ABOUT THIS EXERCISE :: From the data that follows, print exactly the lines starting at the one containing "Figure 8. Pie" and ending at the one containing "Figure 5: Linear regression analysis graph."; include both of them and nothing more.
###
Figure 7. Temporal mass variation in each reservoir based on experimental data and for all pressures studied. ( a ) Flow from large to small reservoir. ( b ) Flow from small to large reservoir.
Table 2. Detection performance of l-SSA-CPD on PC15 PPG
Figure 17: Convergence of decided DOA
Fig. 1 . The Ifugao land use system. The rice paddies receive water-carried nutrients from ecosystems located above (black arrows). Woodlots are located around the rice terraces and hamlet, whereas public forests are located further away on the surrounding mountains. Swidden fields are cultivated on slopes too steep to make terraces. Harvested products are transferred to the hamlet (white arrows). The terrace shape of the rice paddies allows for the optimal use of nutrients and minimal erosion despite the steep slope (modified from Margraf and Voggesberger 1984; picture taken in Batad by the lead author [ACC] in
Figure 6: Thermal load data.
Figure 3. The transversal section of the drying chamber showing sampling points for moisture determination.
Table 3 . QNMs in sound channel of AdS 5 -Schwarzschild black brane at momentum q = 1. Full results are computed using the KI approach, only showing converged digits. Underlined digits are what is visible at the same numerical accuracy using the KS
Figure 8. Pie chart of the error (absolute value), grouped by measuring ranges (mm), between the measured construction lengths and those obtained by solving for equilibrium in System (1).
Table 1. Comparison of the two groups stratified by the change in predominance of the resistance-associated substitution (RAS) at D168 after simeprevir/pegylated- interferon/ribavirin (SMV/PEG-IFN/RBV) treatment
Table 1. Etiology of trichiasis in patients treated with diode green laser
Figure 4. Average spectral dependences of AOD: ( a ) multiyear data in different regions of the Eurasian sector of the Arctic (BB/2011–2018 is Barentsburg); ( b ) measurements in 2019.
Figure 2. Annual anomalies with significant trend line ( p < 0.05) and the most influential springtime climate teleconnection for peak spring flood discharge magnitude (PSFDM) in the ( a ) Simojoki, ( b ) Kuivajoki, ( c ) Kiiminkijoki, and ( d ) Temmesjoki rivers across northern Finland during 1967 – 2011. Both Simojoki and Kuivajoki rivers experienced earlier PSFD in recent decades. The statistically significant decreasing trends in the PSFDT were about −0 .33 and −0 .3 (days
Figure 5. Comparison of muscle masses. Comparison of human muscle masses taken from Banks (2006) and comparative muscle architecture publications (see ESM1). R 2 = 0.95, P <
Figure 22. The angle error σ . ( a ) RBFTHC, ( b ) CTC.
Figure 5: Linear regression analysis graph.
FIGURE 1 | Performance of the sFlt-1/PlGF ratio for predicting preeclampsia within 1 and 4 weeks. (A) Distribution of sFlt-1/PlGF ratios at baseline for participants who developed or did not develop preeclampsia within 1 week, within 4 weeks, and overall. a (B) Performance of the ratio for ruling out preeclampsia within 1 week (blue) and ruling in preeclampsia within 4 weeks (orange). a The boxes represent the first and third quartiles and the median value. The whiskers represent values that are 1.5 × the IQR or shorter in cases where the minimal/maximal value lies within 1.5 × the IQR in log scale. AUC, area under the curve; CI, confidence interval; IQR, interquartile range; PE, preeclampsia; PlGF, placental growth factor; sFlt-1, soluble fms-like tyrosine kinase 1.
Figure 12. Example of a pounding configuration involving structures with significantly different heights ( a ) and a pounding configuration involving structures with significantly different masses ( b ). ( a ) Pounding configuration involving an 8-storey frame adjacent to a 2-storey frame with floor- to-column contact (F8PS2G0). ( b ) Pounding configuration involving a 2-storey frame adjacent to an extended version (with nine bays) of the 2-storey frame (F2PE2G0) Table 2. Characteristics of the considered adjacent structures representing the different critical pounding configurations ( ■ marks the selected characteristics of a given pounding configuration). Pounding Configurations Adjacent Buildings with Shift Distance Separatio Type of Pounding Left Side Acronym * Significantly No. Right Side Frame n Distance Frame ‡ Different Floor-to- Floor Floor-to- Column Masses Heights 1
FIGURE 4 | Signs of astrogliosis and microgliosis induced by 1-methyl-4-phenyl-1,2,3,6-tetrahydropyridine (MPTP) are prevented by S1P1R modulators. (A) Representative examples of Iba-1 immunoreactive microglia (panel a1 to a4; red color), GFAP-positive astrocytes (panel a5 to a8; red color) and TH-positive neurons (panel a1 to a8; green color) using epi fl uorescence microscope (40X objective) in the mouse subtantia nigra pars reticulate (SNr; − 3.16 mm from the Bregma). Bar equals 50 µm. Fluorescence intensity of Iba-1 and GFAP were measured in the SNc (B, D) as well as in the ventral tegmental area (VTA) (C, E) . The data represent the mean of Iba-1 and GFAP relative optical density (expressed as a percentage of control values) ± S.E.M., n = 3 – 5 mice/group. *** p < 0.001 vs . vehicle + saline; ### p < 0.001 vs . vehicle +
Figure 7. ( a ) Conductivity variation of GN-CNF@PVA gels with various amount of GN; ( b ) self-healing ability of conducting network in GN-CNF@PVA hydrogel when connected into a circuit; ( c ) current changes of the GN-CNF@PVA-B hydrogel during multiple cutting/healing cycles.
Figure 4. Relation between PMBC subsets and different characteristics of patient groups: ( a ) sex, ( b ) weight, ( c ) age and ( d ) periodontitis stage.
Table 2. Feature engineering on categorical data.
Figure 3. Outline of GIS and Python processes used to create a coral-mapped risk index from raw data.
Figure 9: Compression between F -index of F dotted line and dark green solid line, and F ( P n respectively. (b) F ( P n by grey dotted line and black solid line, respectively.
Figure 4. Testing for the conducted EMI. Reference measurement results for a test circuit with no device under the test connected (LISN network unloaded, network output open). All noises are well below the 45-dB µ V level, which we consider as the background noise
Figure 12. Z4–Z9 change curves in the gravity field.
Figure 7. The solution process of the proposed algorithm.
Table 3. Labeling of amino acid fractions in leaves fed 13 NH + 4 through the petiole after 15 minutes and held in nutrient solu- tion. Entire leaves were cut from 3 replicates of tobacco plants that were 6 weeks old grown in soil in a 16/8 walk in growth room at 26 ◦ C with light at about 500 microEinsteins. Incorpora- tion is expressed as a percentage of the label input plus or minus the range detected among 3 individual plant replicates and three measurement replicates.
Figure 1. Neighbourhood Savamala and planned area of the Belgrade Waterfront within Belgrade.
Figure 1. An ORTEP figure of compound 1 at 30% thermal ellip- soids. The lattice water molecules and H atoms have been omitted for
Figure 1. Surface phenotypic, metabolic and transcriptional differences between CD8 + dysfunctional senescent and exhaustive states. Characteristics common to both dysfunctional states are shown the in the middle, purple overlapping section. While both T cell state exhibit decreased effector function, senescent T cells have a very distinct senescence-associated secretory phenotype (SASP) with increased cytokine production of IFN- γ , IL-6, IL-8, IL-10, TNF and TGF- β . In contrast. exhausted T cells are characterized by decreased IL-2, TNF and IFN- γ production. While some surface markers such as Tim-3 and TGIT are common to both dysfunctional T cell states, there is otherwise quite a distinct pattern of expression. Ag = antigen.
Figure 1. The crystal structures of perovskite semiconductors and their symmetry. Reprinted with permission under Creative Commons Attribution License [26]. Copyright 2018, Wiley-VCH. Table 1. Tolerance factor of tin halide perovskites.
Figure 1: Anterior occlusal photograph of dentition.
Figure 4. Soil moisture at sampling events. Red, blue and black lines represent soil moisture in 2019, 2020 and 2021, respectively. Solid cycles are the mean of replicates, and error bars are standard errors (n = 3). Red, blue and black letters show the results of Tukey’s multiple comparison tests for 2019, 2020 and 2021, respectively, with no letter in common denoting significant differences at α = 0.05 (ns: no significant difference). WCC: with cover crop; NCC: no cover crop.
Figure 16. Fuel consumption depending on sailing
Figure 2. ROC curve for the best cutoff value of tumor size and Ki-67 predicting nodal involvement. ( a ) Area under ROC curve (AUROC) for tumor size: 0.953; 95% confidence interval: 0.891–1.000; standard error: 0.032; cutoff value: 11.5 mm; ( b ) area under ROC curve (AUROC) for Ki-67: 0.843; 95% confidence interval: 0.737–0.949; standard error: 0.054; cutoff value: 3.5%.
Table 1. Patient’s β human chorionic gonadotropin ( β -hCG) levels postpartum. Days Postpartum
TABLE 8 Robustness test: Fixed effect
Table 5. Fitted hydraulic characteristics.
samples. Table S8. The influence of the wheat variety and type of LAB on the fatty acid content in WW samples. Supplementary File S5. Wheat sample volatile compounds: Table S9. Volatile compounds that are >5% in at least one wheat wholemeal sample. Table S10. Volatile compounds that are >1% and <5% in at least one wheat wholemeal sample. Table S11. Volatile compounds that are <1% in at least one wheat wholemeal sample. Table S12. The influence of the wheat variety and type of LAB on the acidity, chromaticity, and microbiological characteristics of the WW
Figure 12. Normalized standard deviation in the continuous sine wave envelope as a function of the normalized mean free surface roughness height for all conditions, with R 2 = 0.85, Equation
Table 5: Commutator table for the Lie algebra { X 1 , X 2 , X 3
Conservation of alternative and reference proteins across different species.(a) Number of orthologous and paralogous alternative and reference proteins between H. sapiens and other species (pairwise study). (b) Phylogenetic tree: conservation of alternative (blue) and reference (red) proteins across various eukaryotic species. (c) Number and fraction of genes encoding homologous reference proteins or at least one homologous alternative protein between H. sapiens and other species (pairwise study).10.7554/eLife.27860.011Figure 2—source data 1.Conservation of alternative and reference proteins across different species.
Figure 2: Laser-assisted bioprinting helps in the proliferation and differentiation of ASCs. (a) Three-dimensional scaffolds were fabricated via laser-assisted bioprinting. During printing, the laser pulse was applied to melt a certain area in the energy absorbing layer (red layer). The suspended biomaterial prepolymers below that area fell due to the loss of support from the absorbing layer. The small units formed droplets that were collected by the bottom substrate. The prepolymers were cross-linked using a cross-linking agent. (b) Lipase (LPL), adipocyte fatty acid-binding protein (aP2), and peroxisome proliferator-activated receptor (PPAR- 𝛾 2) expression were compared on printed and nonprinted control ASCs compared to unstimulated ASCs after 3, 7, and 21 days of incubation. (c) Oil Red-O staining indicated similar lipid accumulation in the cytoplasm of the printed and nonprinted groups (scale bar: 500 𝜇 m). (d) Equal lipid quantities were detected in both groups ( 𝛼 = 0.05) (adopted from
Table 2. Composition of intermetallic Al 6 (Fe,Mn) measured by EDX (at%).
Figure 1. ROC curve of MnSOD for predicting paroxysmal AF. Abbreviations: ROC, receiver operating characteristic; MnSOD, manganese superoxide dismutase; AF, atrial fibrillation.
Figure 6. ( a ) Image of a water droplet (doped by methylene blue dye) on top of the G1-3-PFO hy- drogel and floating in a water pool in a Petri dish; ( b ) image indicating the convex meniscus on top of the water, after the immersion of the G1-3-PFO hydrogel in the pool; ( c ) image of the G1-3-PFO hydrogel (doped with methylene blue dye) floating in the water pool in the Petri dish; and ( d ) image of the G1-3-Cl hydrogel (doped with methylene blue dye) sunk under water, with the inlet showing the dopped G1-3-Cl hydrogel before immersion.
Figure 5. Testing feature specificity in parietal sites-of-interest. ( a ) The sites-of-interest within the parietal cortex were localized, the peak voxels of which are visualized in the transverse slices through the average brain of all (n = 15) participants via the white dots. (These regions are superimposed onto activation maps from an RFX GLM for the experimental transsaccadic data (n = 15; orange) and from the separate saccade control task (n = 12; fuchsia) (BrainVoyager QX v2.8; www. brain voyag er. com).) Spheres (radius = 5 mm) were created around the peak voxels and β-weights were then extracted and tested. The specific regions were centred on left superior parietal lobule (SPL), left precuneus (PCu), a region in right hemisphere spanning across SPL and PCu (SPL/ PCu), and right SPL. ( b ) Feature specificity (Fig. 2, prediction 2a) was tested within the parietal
###
PROBLEM SOLUTION ::
Figure 8. Pie chart of the error (absolute value), grouped by measuring ranges (mm), between the measured construction lengths and those obtained by solving for equilibrium in System (1).
Table 1. Comparison of the two groups stratified by the change in predominance of the resistance-associated substitution (RAS) at D168 after simeprevir/pegylated- interferon/ribavirin (SMV/PEG-IFN/RBV) treatment
Table 1. Etiology of trichiasis in patients treated with diode green laser
Figure 4. Average spectral dependences of AOD: ( a ) multiyear data in different regions of the Eurasian sector of the Arctic (BB/2011–2018 is Barentsburg); ( b ) measurements in 2019.
Figure 2. Annual anomalies with significant trend line ( p < 0.05) and the most influential springtime climate teleconnection for peak spring flood discharge magnitude (PSFDM) in the ( a ) Simojoki, ( b ) Kuivajoki, ( c ) Kiiminkijoki, and ( d ) Temmesjoki rivers across northern Finland during 1967 – 2011. Both Simojoki and Kuivajoki rivers experienced earlier PSFD in recent decades. The statistically significant decreasing trends in the PSFDT were about −0 .33 and −0 .3 (days
Figure 5. Comparison of muscle masses. Comparison of human muscle masses taken from Banks (2006) and comparative muscle architecture publications (see ESM1). R 2 = 0.95, P <
Figure 22. The angle error σ . ( a ) RBFTHC, ( b ) CTC.
Figure 5: Linear regression analysis graph.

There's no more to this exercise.